• _FRAGMENTO SELECCIONADO_
La manera más simple de plantear la evaluación es hacer preguntas que permitan comprobar si han aprendido aquello que se trataba de enseñar. Pero esta simplificación esconde preguntas de gran calado: ¿la selección de conocimientos ha sido adecuada?; ¿la forma de trabajarlos ha facilitado el aprendizaje?; ¿los contenidos de la evaluación son los más relevantes?; ¿se entiende la forma de preguntar?; ¿han captado lo que se pregunta?; ¿han contestado lo que saben?; ¿se ha valorado adecuadamente lo que han respondido?

Una escasa preparación de los docentes en las dimensiones didácticas de su práctica esconde la preocupación por cuestiones más complejas y, cuando esta complejidad se descubre, existen dificultades para responden adecuadamente a ella. Por ejemplo, la masificación de los estudiantes dificulta un análisis de procesos. ¿Es posible hacer evaluación de progreso con más de cien alumnos?

La preocupación por los resultados priva a la evaluación de la mayor parte de su poder transformador. No aprenden de ella ni el sistema, ni los profesores ni los estudiantes. Dicen Stufflembeam y Shinkfield: «El propósito más importante de la evaluación no es demostrar, sino perfeccionar...». Pero, si sólo está atenta a los resultados, ¿de dónde puede surgir la comprensión para el perfeccionamiento?.

La cultura neoliberal y algunas de las corrientes que nos están invadiendo (la calidad total es un ejemplo clamoroso) acentúan el interés por la eficacia de los resultados. La obsesión por la eficacia mata preocupaciones elementales: ¿disfrutan aprendiendo?; ¿les sirve para algo lo que estudian?; ¿acaban aborreciendo el aprendizaje?; ¿aprenden a estudiar por sí mismos?; ¿es justa y respetuosa la forma de relacionarse?; ¿se utiliza la evaluación como amenaza y control?; ¿si no hubiera calificaciones estarían aprendiendo con nosotros?; ¿utilizan el conocimiento de manera ética?; ¿se pone el saber al servicio de valores?

Datos guardados:
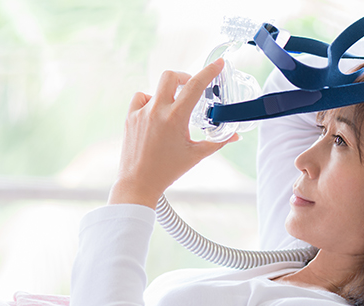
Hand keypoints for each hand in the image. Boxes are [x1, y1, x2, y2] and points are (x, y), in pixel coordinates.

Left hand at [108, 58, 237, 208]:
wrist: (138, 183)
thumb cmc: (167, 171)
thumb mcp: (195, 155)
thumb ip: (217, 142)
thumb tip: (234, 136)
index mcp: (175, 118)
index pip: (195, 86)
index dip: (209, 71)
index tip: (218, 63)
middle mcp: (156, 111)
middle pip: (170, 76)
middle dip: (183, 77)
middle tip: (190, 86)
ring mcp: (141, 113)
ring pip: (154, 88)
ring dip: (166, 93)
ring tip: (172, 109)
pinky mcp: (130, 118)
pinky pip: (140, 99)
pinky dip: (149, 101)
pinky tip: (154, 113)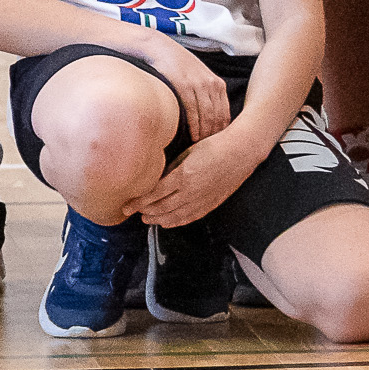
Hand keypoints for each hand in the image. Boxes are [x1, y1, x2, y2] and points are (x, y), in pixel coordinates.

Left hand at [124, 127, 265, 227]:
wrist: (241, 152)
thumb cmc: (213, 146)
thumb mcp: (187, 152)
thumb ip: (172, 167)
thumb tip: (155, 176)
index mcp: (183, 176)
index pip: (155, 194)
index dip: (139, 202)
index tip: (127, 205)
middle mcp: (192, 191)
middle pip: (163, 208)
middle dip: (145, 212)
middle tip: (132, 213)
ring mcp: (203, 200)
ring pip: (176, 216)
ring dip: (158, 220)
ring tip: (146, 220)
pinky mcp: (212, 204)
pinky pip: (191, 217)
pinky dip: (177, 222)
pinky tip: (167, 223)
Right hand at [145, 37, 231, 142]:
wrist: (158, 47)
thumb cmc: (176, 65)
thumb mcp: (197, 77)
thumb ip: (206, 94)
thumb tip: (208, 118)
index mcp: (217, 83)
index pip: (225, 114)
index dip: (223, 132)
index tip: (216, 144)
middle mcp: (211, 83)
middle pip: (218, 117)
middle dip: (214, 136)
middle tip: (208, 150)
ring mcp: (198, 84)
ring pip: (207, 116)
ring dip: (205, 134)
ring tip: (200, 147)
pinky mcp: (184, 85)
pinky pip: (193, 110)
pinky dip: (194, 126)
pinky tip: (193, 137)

---

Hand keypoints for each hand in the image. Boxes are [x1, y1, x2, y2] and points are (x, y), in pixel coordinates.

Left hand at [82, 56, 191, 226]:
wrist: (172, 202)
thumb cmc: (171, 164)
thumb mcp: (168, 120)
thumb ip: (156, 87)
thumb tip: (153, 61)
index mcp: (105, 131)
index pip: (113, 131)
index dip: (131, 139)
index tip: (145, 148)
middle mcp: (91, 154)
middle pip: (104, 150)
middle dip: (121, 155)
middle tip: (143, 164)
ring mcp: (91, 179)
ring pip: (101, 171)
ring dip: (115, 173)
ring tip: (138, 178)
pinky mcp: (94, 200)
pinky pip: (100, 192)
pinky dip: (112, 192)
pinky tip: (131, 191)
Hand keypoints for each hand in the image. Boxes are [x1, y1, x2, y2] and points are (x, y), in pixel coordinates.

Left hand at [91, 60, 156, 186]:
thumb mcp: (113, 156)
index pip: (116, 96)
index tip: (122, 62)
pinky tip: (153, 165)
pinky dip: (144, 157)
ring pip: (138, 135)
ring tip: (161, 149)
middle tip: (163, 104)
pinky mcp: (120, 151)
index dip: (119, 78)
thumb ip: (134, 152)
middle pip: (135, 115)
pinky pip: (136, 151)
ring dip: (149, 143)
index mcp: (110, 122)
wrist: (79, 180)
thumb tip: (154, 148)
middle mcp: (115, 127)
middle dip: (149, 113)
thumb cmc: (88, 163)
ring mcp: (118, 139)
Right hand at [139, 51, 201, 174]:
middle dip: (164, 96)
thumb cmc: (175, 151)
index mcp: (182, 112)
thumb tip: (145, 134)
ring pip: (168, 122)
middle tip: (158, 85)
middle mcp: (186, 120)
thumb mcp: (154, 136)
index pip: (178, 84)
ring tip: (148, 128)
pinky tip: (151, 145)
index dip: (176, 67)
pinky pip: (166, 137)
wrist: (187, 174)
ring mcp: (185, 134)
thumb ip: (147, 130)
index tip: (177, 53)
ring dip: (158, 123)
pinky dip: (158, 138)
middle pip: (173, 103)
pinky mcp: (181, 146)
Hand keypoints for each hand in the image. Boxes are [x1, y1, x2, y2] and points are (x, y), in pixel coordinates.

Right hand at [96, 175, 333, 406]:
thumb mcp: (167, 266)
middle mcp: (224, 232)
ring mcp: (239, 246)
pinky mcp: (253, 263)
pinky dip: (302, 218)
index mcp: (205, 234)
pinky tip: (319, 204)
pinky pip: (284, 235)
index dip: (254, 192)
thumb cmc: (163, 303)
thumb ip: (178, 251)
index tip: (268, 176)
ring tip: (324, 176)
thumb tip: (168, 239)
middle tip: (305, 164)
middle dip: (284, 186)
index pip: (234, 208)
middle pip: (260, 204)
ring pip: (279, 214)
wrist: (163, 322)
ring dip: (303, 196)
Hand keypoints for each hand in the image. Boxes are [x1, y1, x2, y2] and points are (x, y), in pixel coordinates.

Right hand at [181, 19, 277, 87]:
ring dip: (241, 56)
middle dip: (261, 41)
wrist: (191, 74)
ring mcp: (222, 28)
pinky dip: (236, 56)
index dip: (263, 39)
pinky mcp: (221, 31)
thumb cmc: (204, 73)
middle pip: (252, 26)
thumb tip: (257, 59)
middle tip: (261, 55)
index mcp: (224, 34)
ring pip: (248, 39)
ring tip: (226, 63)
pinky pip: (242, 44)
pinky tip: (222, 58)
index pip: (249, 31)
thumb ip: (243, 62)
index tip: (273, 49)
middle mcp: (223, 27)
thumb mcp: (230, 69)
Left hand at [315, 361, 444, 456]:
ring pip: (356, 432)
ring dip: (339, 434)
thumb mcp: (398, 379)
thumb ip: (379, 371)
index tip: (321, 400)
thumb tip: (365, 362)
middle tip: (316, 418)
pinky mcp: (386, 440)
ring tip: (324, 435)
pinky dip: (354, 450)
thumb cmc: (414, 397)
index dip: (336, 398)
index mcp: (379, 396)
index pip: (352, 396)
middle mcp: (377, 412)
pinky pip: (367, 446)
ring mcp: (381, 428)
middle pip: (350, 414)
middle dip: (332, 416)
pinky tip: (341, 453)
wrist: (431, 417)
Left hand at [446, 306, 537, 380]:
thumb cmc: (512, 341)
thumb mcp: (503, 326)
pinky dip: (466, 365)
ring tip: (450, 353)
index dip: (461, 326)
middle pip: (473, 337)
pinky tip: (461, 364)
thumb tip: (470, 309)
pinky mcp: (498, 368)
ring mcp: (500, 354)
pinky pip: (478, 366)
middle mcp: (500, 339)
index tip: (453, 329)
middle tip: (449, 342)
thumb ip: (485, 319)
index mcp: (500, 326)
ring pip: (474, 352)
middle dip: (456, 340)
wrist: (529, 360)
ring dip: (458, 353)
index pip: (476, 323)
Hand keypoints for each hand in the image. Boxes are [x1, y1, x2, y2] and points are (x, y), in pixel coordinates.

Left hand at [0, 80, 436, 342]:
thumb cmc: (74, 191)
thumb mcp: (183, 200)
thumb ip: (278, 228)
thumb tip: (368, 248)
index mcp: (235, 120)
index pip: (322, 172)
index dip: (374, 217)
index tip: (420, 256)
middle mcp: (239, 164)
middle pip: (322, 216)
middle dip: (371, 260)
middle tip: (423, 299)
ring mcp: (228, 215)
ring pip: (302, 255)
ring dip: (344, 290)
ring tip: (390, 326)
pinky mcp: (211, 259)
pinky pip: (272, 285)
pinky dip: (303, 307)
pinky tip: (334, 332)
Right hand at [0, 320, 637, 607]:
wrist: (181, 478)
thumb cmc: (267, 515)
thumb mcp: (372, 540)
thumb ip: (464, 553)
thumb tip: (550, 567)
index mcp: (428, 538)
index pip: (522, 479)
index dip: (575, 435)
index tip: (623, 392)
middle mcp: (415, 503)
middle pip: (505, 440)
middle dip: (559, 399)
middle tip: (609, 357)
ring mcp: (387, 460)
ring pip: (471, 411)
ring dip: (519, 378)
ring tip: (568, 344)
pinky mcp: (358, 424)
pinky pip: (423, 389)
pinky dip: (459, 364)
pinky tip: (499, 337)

--

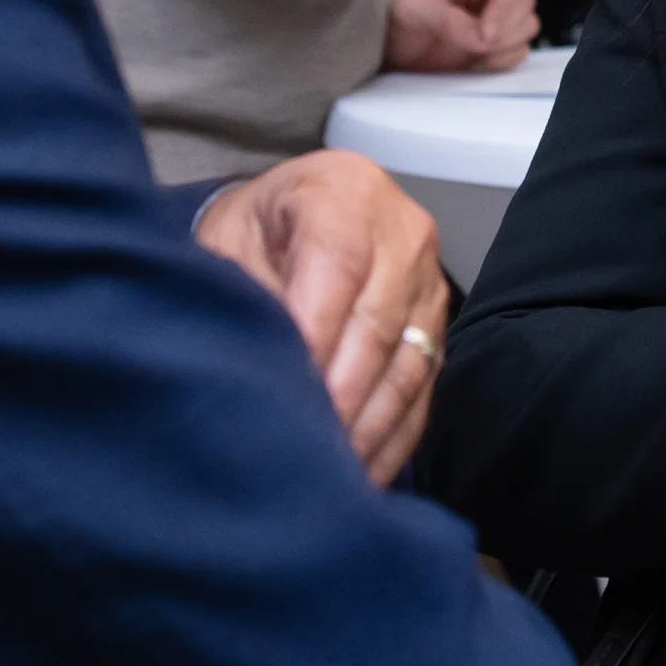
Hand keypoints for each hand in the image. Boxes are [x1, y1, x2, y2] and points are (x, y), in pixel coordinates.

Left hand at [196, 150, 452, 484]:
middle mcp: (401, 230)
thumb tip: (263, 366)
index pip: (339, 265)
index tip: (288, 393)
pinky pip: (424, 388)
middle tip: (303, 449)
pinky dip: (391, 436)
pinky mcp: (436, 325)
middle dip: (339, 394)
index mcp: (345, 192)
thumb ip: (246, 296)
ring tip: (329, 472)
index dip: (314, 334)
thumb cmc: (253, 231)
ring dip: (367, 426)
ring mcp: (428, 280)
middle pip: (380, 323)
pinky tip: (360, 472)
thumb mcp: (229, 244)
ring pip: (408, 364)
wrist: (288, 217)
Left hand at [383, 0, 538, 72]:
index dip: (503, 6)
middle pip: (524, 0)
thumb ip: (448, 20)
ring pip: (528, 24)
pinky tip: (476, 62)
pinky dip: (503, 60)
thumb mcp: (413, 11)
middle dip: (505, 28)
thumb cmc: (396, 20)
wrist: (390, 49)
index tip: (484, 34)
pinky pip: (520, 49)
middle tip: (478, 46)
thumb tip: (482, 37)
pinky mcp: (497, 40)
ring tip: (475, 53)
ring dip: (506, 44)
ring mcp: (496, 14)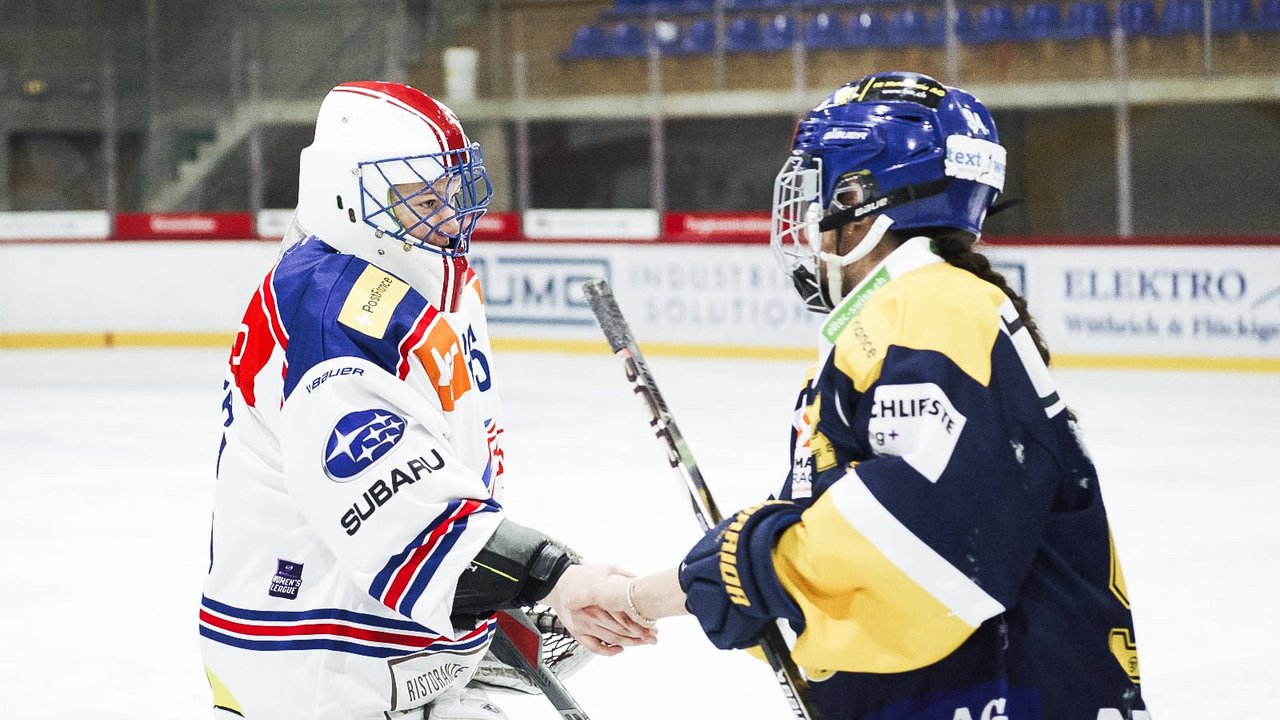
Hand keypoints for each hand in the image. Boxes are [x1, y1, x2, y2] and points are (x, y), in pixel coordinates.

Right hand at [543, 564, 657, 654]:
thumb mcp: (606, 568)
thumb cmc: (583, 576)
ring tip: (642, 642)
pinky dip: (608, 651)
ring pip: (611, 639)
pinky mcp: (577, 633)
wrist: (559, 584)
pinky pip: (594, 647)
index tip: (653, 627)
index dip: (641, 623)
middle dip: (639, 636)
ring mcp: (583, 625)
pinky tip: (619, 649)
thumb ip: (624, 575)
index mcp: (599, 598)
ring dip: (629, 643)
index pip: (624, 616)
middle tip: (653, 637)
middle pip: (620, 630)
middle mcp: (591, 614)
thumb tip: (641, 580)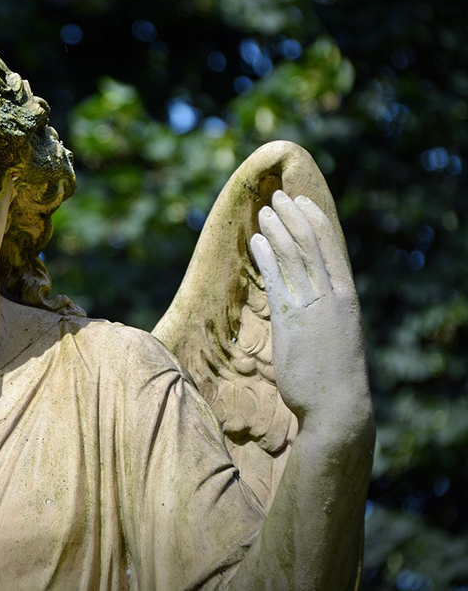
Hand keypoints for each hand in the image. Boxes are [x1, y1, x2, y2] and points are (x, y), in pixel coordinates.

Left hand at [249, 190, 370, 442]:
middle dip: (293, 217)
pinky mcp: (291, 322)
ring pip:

• _TAREA A_
Copia el texto sobre la evaluación educativa desde "La manera más" hasta "que han respondido?" y sustituye "evaluación" por "valoración".
• _TAREA B_
Continúa el texto sobre la evaluación educativa a partir de su última oración.

• _RESULTADO ESPERADO A_
La manera más simple de plantear la valoración es hacer preguntas que permitan comprobar si han aprendido aquello que se trataba de enseñar. Pero esta simplificación esconde preguntas de gran calado: ¿la selección de conocimientos ha sido adecuada?; ¿la forma de trabajarlos ha facilitado el aprendizaje?; ¿los contenidos de la valoración son los más relevantes?; ¿se entiende la forma de preguntar?; ¿han captado lo que se pregunta?; ¿han contestado lo que saben?; ¿se ha valorado adecuadamente lo que han respondido?

• _RESULTADO ESPERADO B_
Esa obsesión por la eficacia manifestada en los resultados da lugar a unas comparaciones entre Universidades, entre facultades, entre cursos, hartamente discutibles. Si no se parte de las mismas condiciones, si no se dispone de los mismos medios, si no se utilizan criterios adaptables y contrastados de evaluación,
¿cómo comparar lo incomparable?

Esa comparación no es inocente, sino perversa. En el fondo tiende (y muchas veces consigue) a favorecer a las instituciones y a las personas más beneficiadas por la cultura, el dinero o el prestigio social. De esa forma, la evaluación se convierte en un instrumento de perpetuación y acentuación de las diferencias y de la injusticia.

Paradoja
Aunque en el proceso de enseñanza/aprendizaje intervienen diversos estamentos y personas, el único sujeto evaluable del sistema universitario es el alumno.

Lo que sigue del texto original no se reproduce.